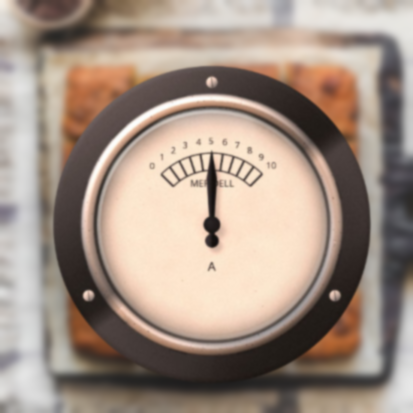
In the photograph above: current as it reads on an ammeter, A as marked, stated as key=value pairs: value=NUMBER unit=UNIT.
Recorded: value=5 unit=A
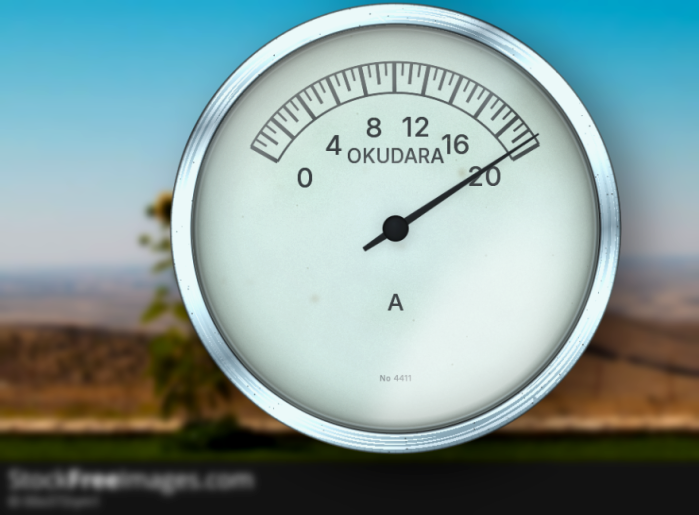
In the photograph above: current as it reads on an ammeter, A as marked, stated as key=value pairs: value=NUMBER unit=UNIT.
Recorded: value=19.5 unit=A
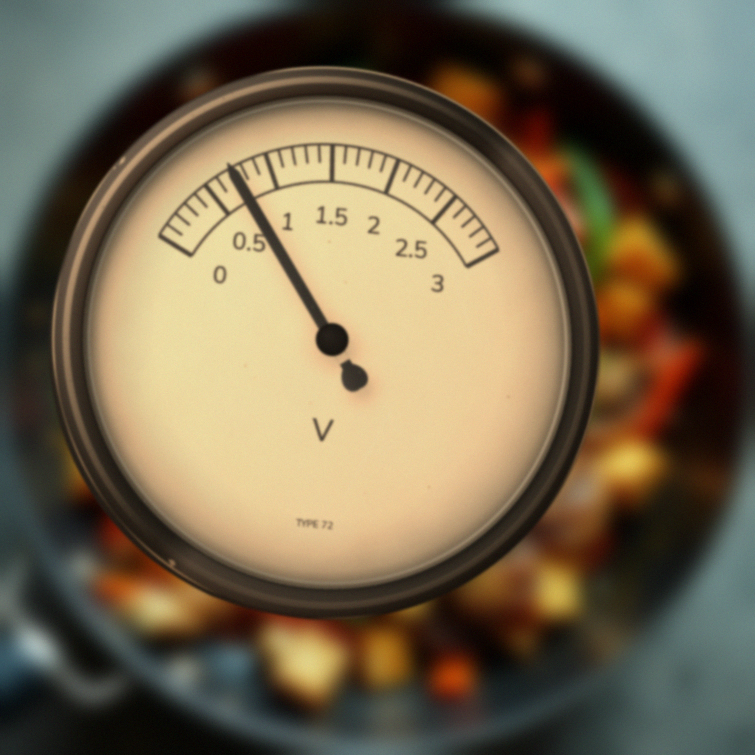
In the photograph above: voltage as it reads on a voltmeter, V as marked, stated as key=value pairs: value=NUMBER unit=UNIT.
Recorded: value=0.7 unit=V
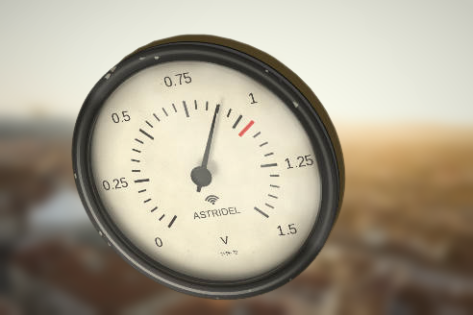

***

Reproduce every row above verbatim, leaving out the pictures.

## Answer to this exercise
In the photograph above: current as it reads on an ammeter, A as marked, stated as key=value pairs: value=NUMBER unit=UNIT.
Recorded: value=5 unit=A
In the photograph above: current as it reads on an ammeter, A as marked, stated as key=value pairs: value=NUMBER unit=UNIT.
Recorded: value=19.5 unit=A
In the photograph above: voltage as it reads on a voltmeter, V as marked, stated as key=value pairs: value=NUMBER unit=UNIT.
Recorded: value=0.7 unit=V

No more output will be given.